Raising “one voice” to carry their issues forward and impact change in the society is the passion for a newly formed group, calling itself the National Young Women for Change.
Initiated by the Ni-Vanuatu activist, also the Coordinator for Vanuatu Education Policy Advocacy Coalition (VEPAC), Anne Pakoa, the group aims to raise awareness on social issues affecting the welfare of young women, such as illiteracy, lack of employment, teenage pregnancy, lack of democratic rights, and not having a voice in decision making starting from the homes to as far as political participation within the provincial and national level.
Bearing the responsibility as an “agent of change”, this newly established group will also look at “how young women can participate actively and efficiently on economic development in Vanuatu”.
Explaining why she felt the urge to form this new group, Ms. Pakoa who has attended the Asia Pacific Feminists Forum, said, “We have come to a time where we need to get young women together to raise their issues and be able to put them together in a big basket and they themselves will identify solutions to the problems they are facing and make resolutions to what changes they wish to see in the future”.

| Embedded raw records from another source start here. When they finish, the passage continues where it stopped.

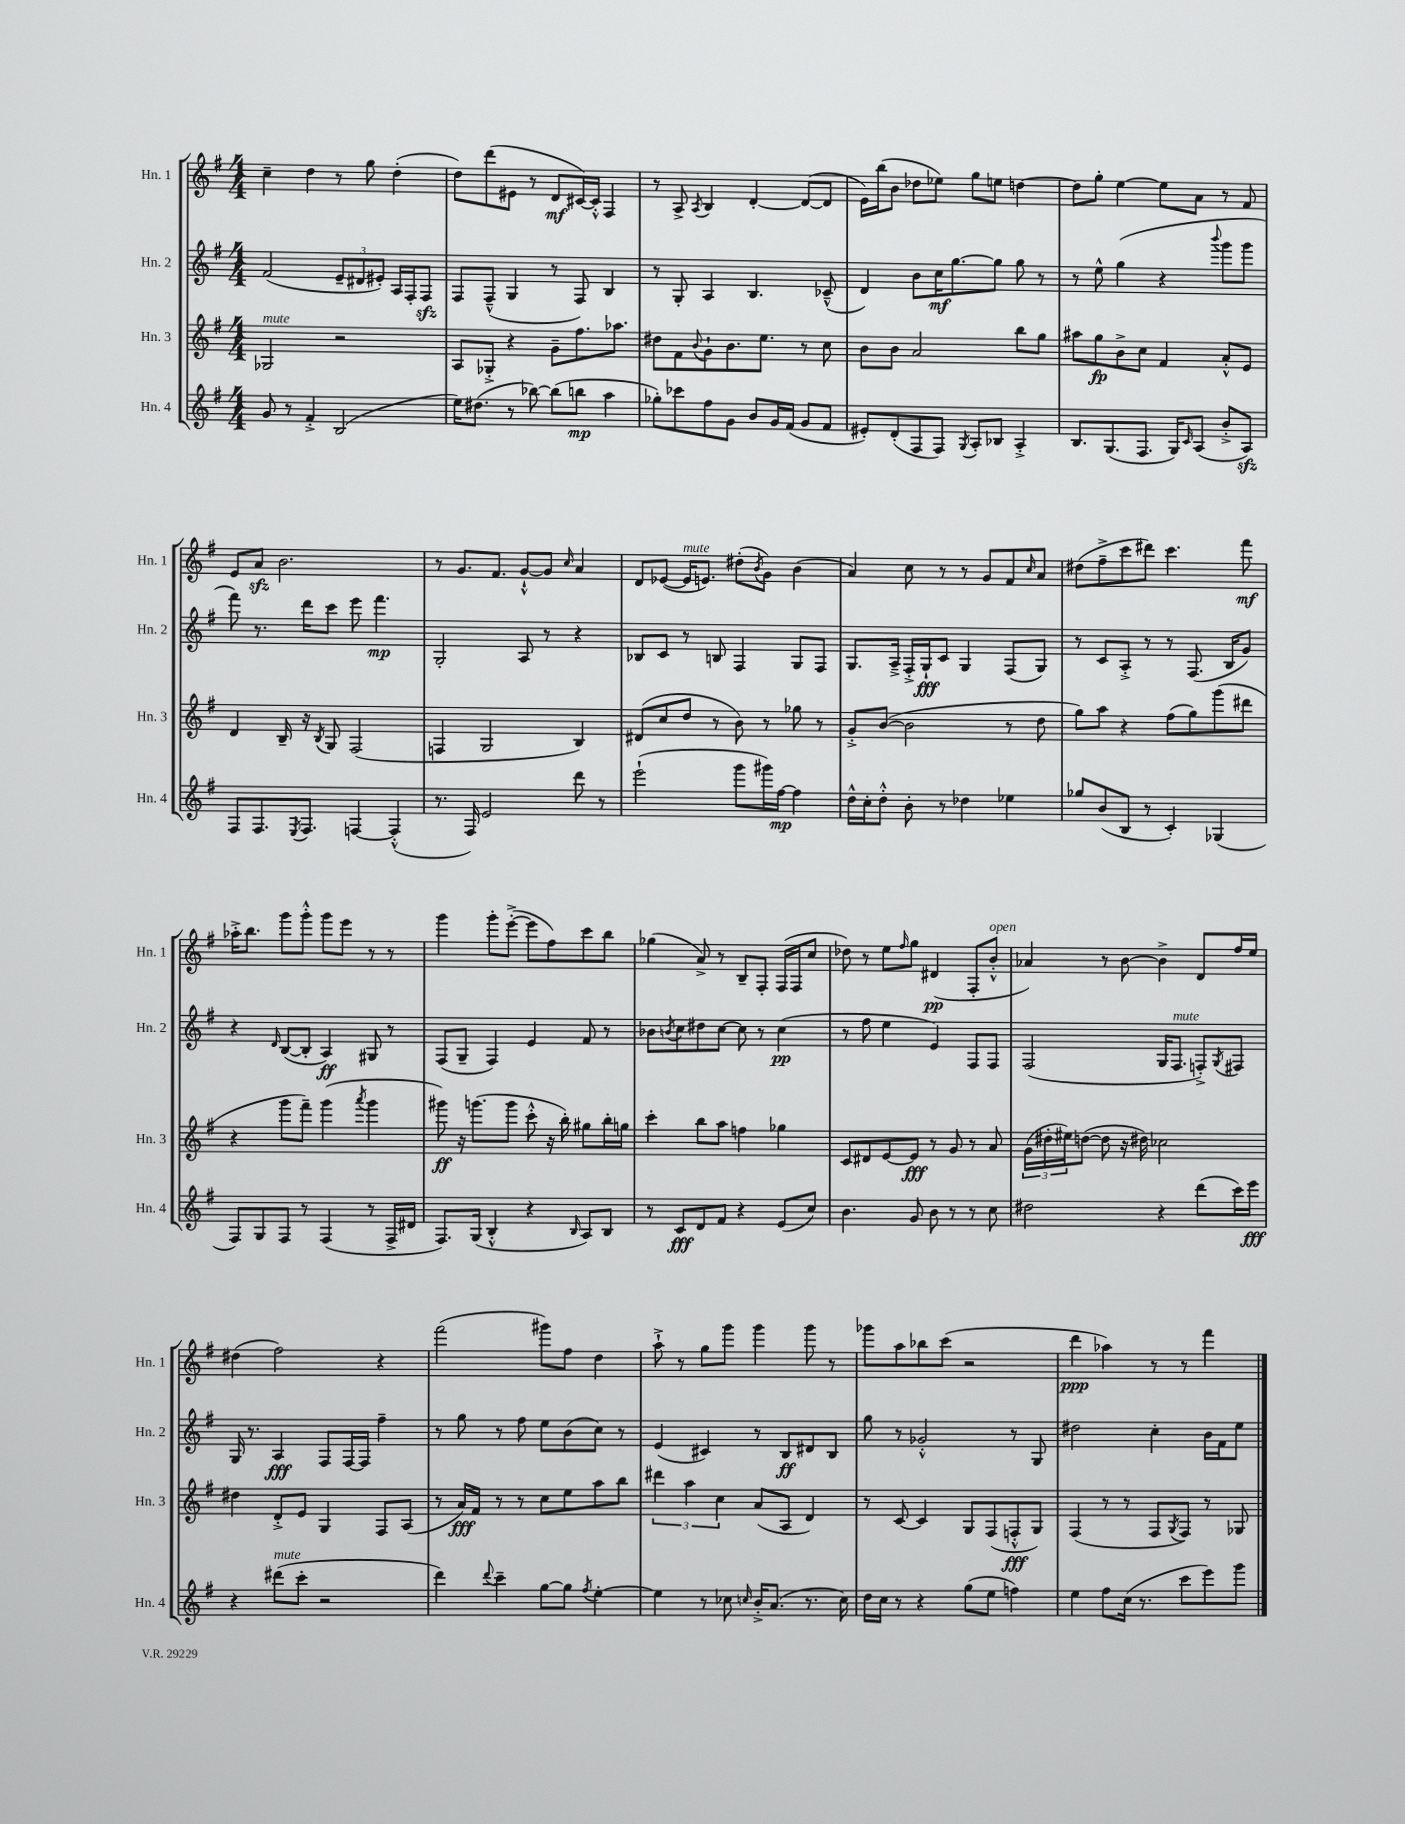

**kern	**kern	**kern	**kern
*staff4	*staff3	*staff2	*staff1
*clefG2	*clefG2	*clefG2	*clefG2
*k[f#]	*k[f#]	*k[f#]	*k[f#]
*M4/4	*M4/4	*M4/4	*M4/4
8g	2G-	(2f#	4cc~
8r	.	.	.
4f#'^	.	.	4dd
(2B	2r	12e~	8r
.	.	12d#	.
.	.	.	8gg
.	.	12e#')	.
.	.	16A	(4dd'
.	.	16F#'	.
.	.	8F#	.
=	=	=	=
16ee)	8A	8F#	8dd)
(8.dd#	.	.	.
.	8G-'^	(8F#~^^	(8ddd
8r	4r	4G	8e#
[8bb-)	.	.	8r
(8bb-]	8g~	8r	8d
8bb	8.ff#	8F#)	[16c#)
.	.	.	16c#'^^]
4aa	.	4B	4F#
.	8.aa-	.	.
=	=	=	=
8gg-')	8dd#	8r	8r
8ccc-	8f#	8G'	8A^
.	8qqb	.	8qA
8ff#	8g`	4A	4B
8g	8.b	.	.
8b	.	4.B	[4d'
.	8.ee	.	.
16g	.	.	.
(16f#	.	.	.
8g	8r	.	(8d_
8f#	8cc	(8c-~^^	8d]
=	=	=	=
8e#')	8b	4d)	16e)
.	.	.	(16bb
(8d'	8b	.	8b
8F#	2a	8b	8dd-
8F#)	.	16cc	8ee-)
.	.	[8.gg	.
8qG	.	.	.
8A'	.	.	8gg
8B-	.	8gg]	8ee
4A'^	8bb	8gg	[4dd
.	8gg	8r	.
=	=	=	=
8.B	8aa#	8r	8dd]
.	8gg	8ee^^	8gg'
(8.G	.	.	.
.	8b^	(4gg	[4ee
8.F#	8cc	.	.
.	4f#	4r	8ee]
16G)	.	.	.
16qqc	.	.	.
(8A	.	.	8a
.	.	8qqbbb	.
8b'^	8a'^^	8ggg	8r
8A)	8e	8ggg	8f#
=	=	=	=
8F#	4d	8fff#)	8e
8.F#	.	8.r	8a
.	16B~	.	2.b
8qE	.	.	.
8.F#	16r	16ddd	.
.	8qB	.	.
.	8G	8ccc	.
[4F	(2F#	8eee	.
.	.	4.fff#	.
(4F'^^]	.	.	.
=	=	=	=
8.r	4F	2G'	8r
.	.	.	8.g
16F#)	.	.	.
2e	2G	.	.
.	.	.	8.f#
.	.	8A	[8g`^^
.	.	8r	8g]
.	.	.	16qqcc
8ddd	4B)	4r	4a
8r	.	.	.
=	=	=	=
(2eee`	(8d#	8B-	8d
.	8cc	8c	([8e-
.	8dd	8r	16e-]
.	.	.	8.e)
.	8r	8B	.
8ggg	8b)	4F#	(8dd#'
.	.	.	8qb
16ggg#)	8r	.	8g)
[16ff#	.	.	.
4ff#]	8gg-	8G	(4b
.	8r	8F#	.
=	=	=	=
16dd^^	8g'^	8.G	4a)
16cc'	.	.	.
8dd'^^	([8b	.	.
.	.	16A~^	.
8b'	2b]	16F#'^	8cc
.	.	16G`	.
8r	.	8c	8r
4dd-	.	4G	8r
.	.	.	8g
4ee-	8r	(8F#	8f#
.	.	.	16qqcc
.	8dd	8G)	8a
=	=	=	=
8gg-	8gg)	8r	(8dd#
(8b	8aa	8c	8ff#~^
8B	4r	8A'^	8ccc
8r	.	8r	8ddd#)
4c')	(8ff#	8r	4.ccc
.	8gg)	(8.F#	.
(4G-	(8ggg	.	.
.	.	16B	.
.	8ddd#	8g)	8fff#
=	=	=	=
8F#)	4r	4r	16aa-'^
.	.	.	8.bb
8G	.	.	.
.	.	16qqd	.
8F#	8ggg	([8B	8ggg
8r	8fff#~)	8B']	8ggg'^^
(4F#	(4ggg	4A)	8ggg
.	.	.	8eee
.	8qaaa	.	.
8r	4ggg	8G#	8r
16F#^	.	8r	8r
16d#	.	.	.
=	=	=	=
8.F#)	8ggg#)	(8F#	4ggg
.	16r	8G~	.
(16G	(8.ggg	.	.
4B'^^	.	4F#)	8ggg'
.	8ggg	.	([8eee'^
4r	8ccc'^^	4e	8eee]
.	16r	.	8ff#)
.	16bb')	.	.
16qqB	.	.	.
8A)	8gg#	8f#	8ccc
8B	16bb'	8r	8bb
.	16gg	.	.
=	=	=	=
8r	4ccc'	8b-	(4gg-
.	.	8qb	.
8c	.	8cc	.
8d	8bb	8dd#	8a^)
8f#	8aa	[8cc	8r
4r	4ff	8cc]	8B~
.	.	8r	8F#'
(8e	4gg-	(4cc	(16F#
.	.	.	16F#
8cc)	.	.	8cc
=	=	=	=
4.b	8c	8r	8dd-)
.	8d#	8ff#	8r
.	[8e	4ee	8ee
.	.	.	16qqff#
8g	8e]	.	8gg
8b	8r	4e)	(4d#
8r	8g	.	.
8r	8r	8F#	8F#'
8cc	8a	8F#	8b'^^
=	=	=	=
2dd#	(24g	(2F#	4a-)
.	24dd#'	.	.
.	24ee#)	.	.
.	([8dd	.	.
.	8dd]	.	8r
.	16r	.	[8b
.	16dd#)	.	.
4r	2cc-	16G	4b^]
.	.	8.F#	.
(8ddd	.	8F'^)	8d
.	.	8qG	.
16ccc)	.	8F#	16ff#
16eee	.	.	16ee
=	=	=	=
4r	4dd#	16G	(4dd#
.	.	8.r	.
(8ddd#	8d'^	4A	2ff#)
8ccc'	8e	.	.
2r	4G	8F#	.
.	.	[16F#	.
.	.	16F#]	.
.	8F#	4ff#~	4r
.	(8A	.	.
=	=	=	=
4ddd)	8r	8r	(2fff#
.	16a)	8gg	.
.	16f#	.	.
8qqddd	.	.	.
4ccc~	8r	8r	.
.	8r	8ff#	.
[8gg	8cc	8ee	8ggg#)
8gg]	8ee	(8b	8ff#
8qff#	.	.	.
[4ee'	8aa	8cc)	4dd
.	8bb	8r	.
=	=	=	=
4ee]	6ddd#	(4e	8aa`^
.	.	.	8r
.	6aa	.	.
8r	.	4c#)	8gg
.	6cc	.	.
8cc-	.	.	8ggg
16qqcc	.	.	.
16b'^	(8a	8r	4ggg
(8.a	.	.	.
.	8A	8B	.
8.r	4d)	8d#	8ggg
.	.	8B	8r
16cc)	.	.	.
=	=	=	=
16dd	8r	8gg	8ggg-
16cc	.	.	.
8r	[8c	8r	8aa
4r	4c]	2g-'^^	8bb-
.	.	.	(8ccc
(8gg	8G	.	2r
8ee	(8F#	.	.
4ff)	8F'^^	8r	.
.	8G)	8G	.
=	=	=	=
4ee	(4F#	2dd#	4ddd
8ff#	8r	.	4aa-)
(16cc	8r	.	.
8.r	.	.	.
.	8F#	4cc'	8r
.	8qG	.	.
8ccc	8F#)	.	8r
8eee)	8r	16b	4fff#
.	.	16f#	.
8ggg	8G-	8ee	.
==	==	==	==
*-	*-	*-	*-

She said mostly women are blamed when problems arise, and gave few examples which include abortions, rape cases, marriage problems, and even cases where women sell themselves in exchange of money.
Speaking during the first session of the group’s gathering, the woman activist reminded the women who were present to know that they are “beautiful and strong” no matter what other people might say or think about them.
She emphasised on the aspect of self-respect. “Lacking respect within you may create corruptive thoughts and acts.
“Women tend to react negatively whenever they are faced with life’s problems, and then they say that they are comfortable with whatever mode of solution which they tapped into”.
Ms. Pakoa gave an example happening in Vila today where young women would do anything, believing its part of their comfort, and “they don’t even care when they are called kava-faced”.
“You need to maintain your dignity”, were her words of encouragement which echoed within the room.
Ms. Pakoa is making a call to women who can also act as mentors for the young women on a voluntary basis. “This mentorship is not a full time responsibility. You will be asked to speak and coach from time to time to ensure that this group starts off well and once stable, we can stand back and watch them grow”.
Any young women in Vanuatu between the age group from 16-35 years old are encouraged to join the group, share experience and challenges they are facing and contribute to finding ways to address them and be an agent of change in the society they represent.
The meeting ended with the election of the eight executive members to the new group. The Chairlady of the Vanuatu Young WOmen for Change is Miltus Maliu, a female Police officer.